4年生存率は、オプジーボと化学療法の併用療法による術前補助療法群で71%、化学療法単独群で58%であった。OSについては引き続き追跡調査が実施される。同試験における肺がん特異的生存期間の探索的解析でも、オプジーボと化学療法の併用療法による術前補助療法が、一貫してOSの良好な改善傾向を示した(HR 0.62;95% CI:0.41-0.93)。最新の追跡調査において、オプジーボと化学療法の併用療法による術前補助療法で新たな安全性シグナルは認められなかった。
◆CheckMate -9LA試験の結果
進行・再発NSCLC患者のファーストライン治療において、化学療法2サイクルを追加したオプジーボとヤーボイ(イピリムマブ)の併用療法が、化学療法単独と比較して、持続的かつ長期の生存ベネフィットを示したCheckMate-9LA試験の5年間の追跡調査の結果が発表された。
最短57.3カ月の追跡調査において、免疫療法薬2剤による併用療法はOSを引き続き延長し、5年生存率は、化学療法2サイクルを追加したオプジーボとヤーボイの併用療法群で18%、化学療法単独群で11%であった(HR 0.73;95% CI:0.62-0.85)。
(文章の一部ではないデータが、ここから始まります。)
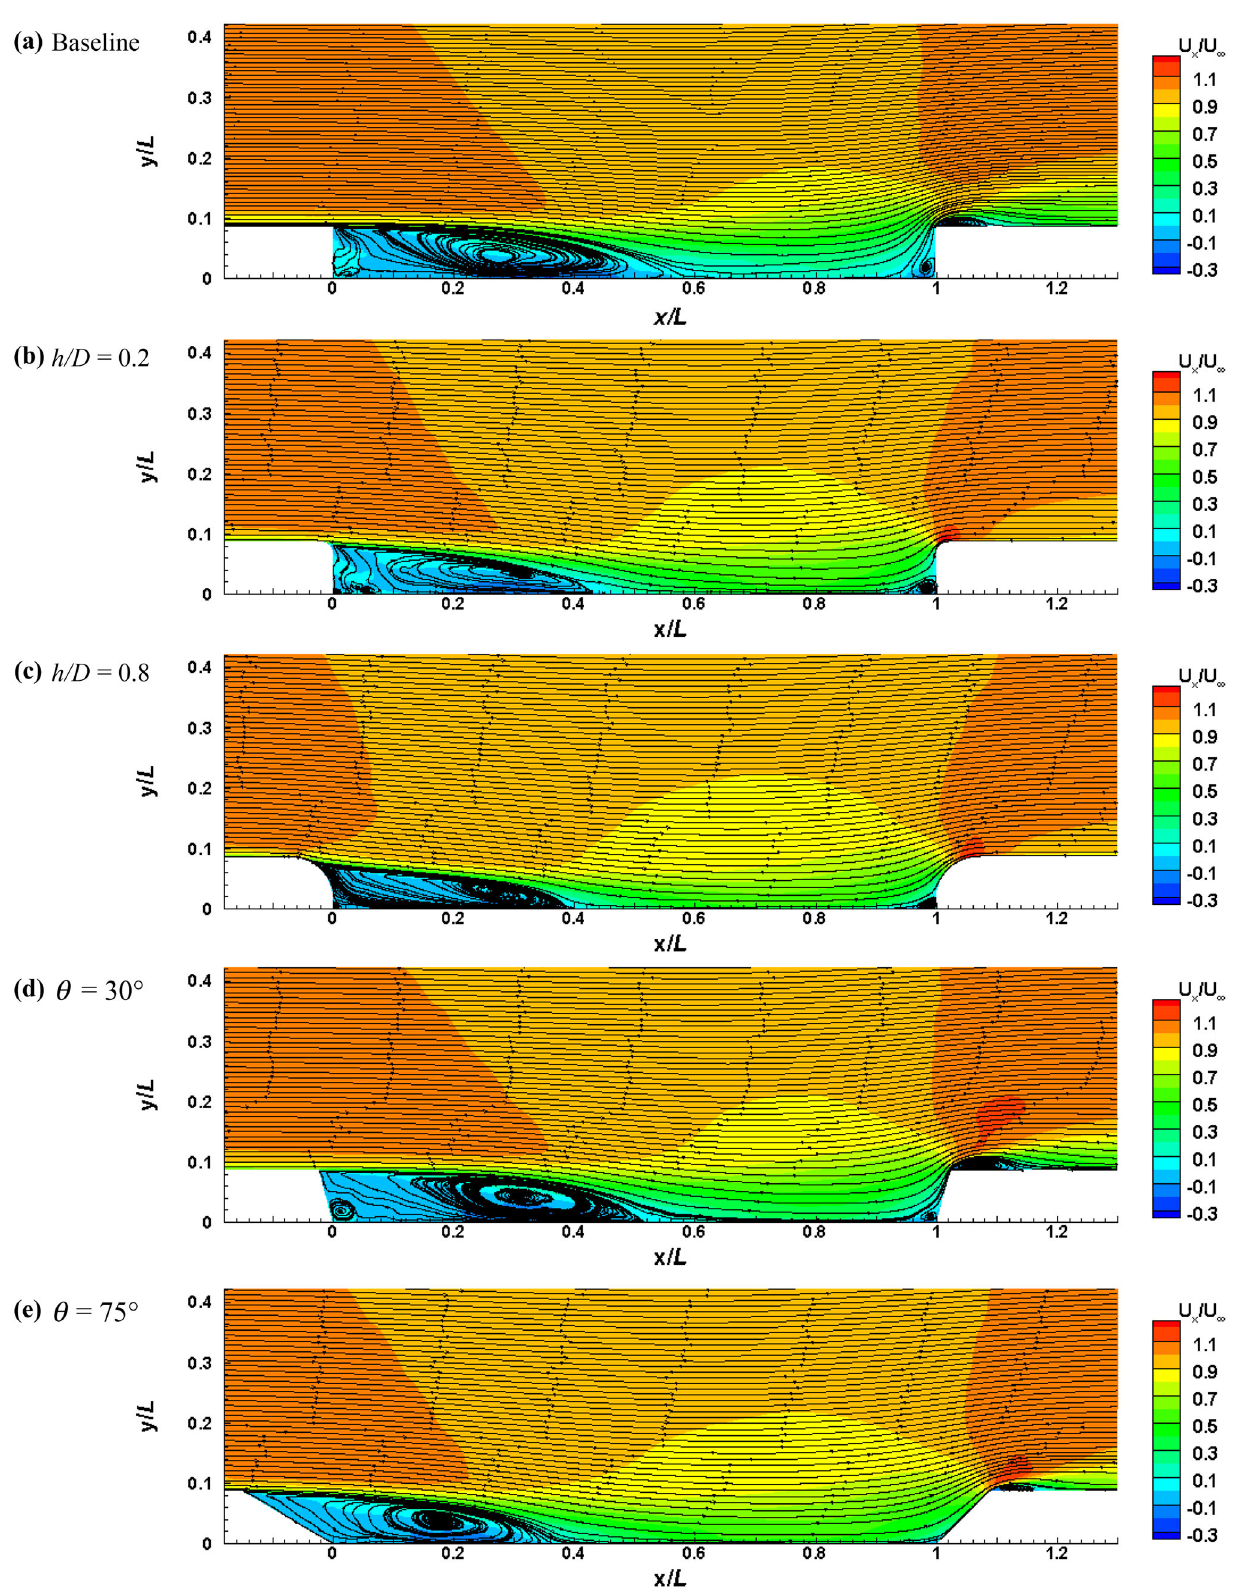
Fig. 9 Mean streamline with time-averaged velocity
PD-L1発現レベルが1%未満の患者(アンメットニーズが高い患者集団)における5年生存率は、化学療法単独群の8%に対して、化学療法2サイクルを追加したオプジーボとヤーボイの併用療法群で22%とより顕著に高い値を示した(HR 0.63; 95% CI:0.49-0.83)。
5年時点の解析では、化学療法を追加したオプジーボとヤーボイの併用療法群の19%で奏効が持続していたのに対し、化学療法単独群では8%であった。化学療法2サイクルを追加したオプジーボとヤーボイの併用療法のベネフィットは、すべての副次評価項目および関連サブグループ全体で維持された。
今回の最新の追跡調査において、化学療法2サイクルを追加したオプジーボとヤーボイの併用療法で新たな安全性シグナルは認められなかった。
オプジーボ単剤療法およびオプジーボを含む併用療法は、術前補助療法および進行・再発のがんの治療を含む4つのNSCLCの適応で承認されている。
◆Ian M. Waxman BMSバイスプレジデント兼腫瘍領域シニアグローバルプログラム責任者(M.D.)のコメント
NSCLCにおける研究開発の取組みは、免疫療法における継続的な強みと、困難な変異を持つ患者さんに新たな選択肢を提供する標的アプローチの両方によって特徴づけられている。今回のASCOでは、がんの再発を防止するために腫瘍の切除が可能な患者さんを含め、がんの早期段階において免疫療法の効果を示した試験を発表した。